■ Exercise prompt ■
All of the data is to be printed exactly, though the images must be left off.

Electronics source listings
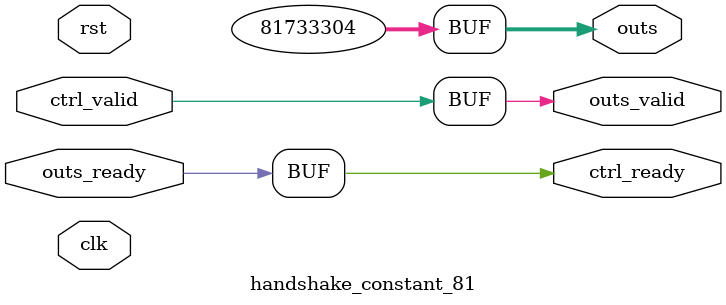
<source format=v>
`timescale 1ns / 1ps
module handshake_constant_81 #(
  parameter DATA_WIDTH = 32  // Default set to 32 bits
) (
  input                       clk,
  input                       rst,
  // Input Channel
  input                       ctrl_valid,
  output                      ctrl_ready,
  // Output Channel
  output [DATA_WIDTH - 1 : 0] outs,
  output                      outs_valid,
  input                       outs_ready
);
  assign outs       = 28'b0100110111110010011010111000;
  assign outs_valid = ctrl_valid;
  assign ctrl_ready = outs_ready;

endmodule

</source>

■ Written answer ■
<source format=v>
`timescale 1ns / 1ps
module handshake_constant_81 #(
  parameter DATA_WIDTH = 32  // Default set to 32 bits
) (
  input                       clk,
  input                       rst,
  // Input Channel
  input                       ctrl_valid,
  output                      ctrl_ready,
  // Output Channel
  output [DATA_WIDTH - 1 : 0] outs,
  output                      outs_valid,
  input                       outs_ready
);
  assign outs       = 28'b0100110111110010011010111000;
  assign outs_valid = ctrl_valid;
  assign ctrl_ready = outs_ready;

endmodule

</source>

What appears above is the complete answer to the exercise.